Sin embargo, como dice la escritora Natalia García Freire, ya no tenemos la fe de nuestras abuelas, ni sus remedios caseros obtienen el mismo resultado en estas tierras violentadas con agroquímicos y prisas; nuestros predecesores mueren y con ellos esa manera de leer el mundo. Las nuevas generaciones sufren de analfabetismo medioambiental y hemos dejado de reconocer las señales del “planeto”; casi no queda ganado de soltura en nuestras islas y habitar un espacio cerrado de corral sin andar libres por los riscos no permite que los animales transmuten esos otros lenguajes e influjos de los celajes. Sabemos, por las fuentes etnohistóricas y por los marcadores físicos que aún perviven en nuestro territorio isleño (cazoletas, altares de piedras, grabados rupestres, cuevas santuarios…), que en Canarias el cielo, la luna, las estrellas y todas sus señales siempre fueron entes sagrados. Y es que estos elementos están allá arriba, son fuerzas uránicas que dejan su impronta en nosotros, en el resto de los animales, en los vegetales, en las mareas... No te cortes el pelo en luna creciente, mi niña, que se te engrifa como a las cabras cuando tienen mal “planeto”, se te abren las puntas y no te crece bien, decía abuela maye; el pelo se corta en menguante, como si el cabello fuera otra hierba más.

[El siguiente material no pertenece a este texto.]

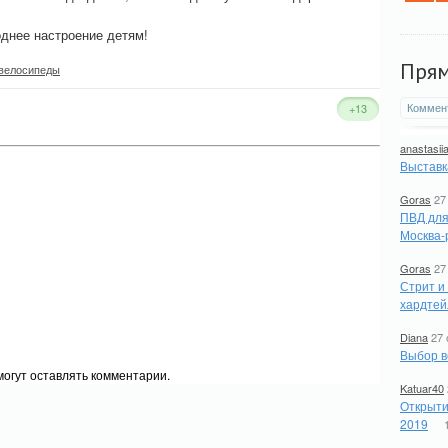
однее настроение детям!
Пря
 велосипеды
Коммен
+13
anastasii
Выставк
Goras
27
ПВД для
Москва-
Goras
27
Стрит и
хардтей
Diana
27 
Выбор в
огут оставлять комментарии.
Katuar40
Открыти
2019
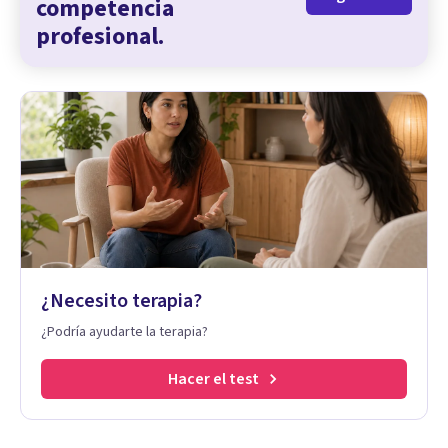
competencia
profesional.
¿Necesito terapia?
¿Podría ayudarte la terapia?
Hacer el test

Pero, sin duda, nuestras cumbres son ya una Canarias vacilada, nuestras costas están turistificadas y nuestras ciudades masificadas; la ceguera vegetal y telúrica va ganando terreno. La mirada actual no llega tan alto, no miramos al cielo, parece que preferimos mirar hacia abajo, hacia los influjos de esa otra luz, la azul de los teléfonos móviles, y así cada vez queda más lejos ese legado del idioma de la naturaleza y su mensaje de los celajes, de las hierbas y de los animales y sus aberruntos. Sin embargo, hay saberes que se resisten a morir y de alguna manera permanecen en nuestros gestos, en nuestras formas de celebrar una sobremesa en familia o con los amigos, en nuestras maneras de cuidarnos y cuidar a los otros: si estás menstruando agua guisada de ruda y nauta; si duele la barriga, agua de pasote y matalahúva; si es catarro, menta poleo, marrubio y brujilla... El etnocidio nunca es completo, siempre hay puntos de fuga y por ahí se escapan esos otros conocimientos, los saberes otros que se rebelan contra el pensamiento único. Los saberes de nuestras abuelas, difuntas o no, quieren ser transmitidos, como si tuvieran que defender todavía un vínculo con la naturaleza que se niega a ser silenciado.

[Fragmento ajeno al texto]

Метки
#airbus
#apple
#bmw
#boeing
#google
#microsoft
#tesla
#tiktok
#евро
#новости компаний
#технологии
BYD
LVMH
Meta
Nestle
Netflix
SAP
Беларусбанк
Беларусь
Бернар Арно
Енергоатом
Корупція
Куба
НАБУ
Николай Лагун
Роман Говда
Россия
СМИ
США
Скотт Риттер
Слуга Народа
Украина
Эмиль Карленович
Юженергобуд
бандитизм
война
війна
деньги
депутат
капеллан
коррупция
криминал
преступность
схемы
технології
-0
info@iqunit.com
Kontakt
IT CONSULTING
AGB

Hierbas para la medicina tradicional canaria

La idea de un mundo sin armas puede sonar ingenua, pero es estimulante y además engarza bien con las nuevas teorías de la ecocrítica y las investigaciones botánicas sobre la inteligencia de las plantas. Parece que la construcción de la célula eucariota se explica no por la competencia y la selección, sino por procesos de colaboración: “no es la guerra lo que permite a la vida mejorar y transformarse, sino la solidaridad”, dice Emanuele Coccia.

Lo cierto es que los postulados de Gimbutas emocionan, como conmueve el paisaje y la gente común. Así el atavismo, en este vínculo con el territorio, cobra fuerza y una puede mirar al pasado sin romanticismo y con el ánimo de preservar la memoria de unas maneras prístinas de hacer que aún tienen sentido y resultan beneficiosas para todas las especies que habitamos este mundo.

¿Por qué ha de ser más fácil pensar en distopías que en el fin del capitalismo?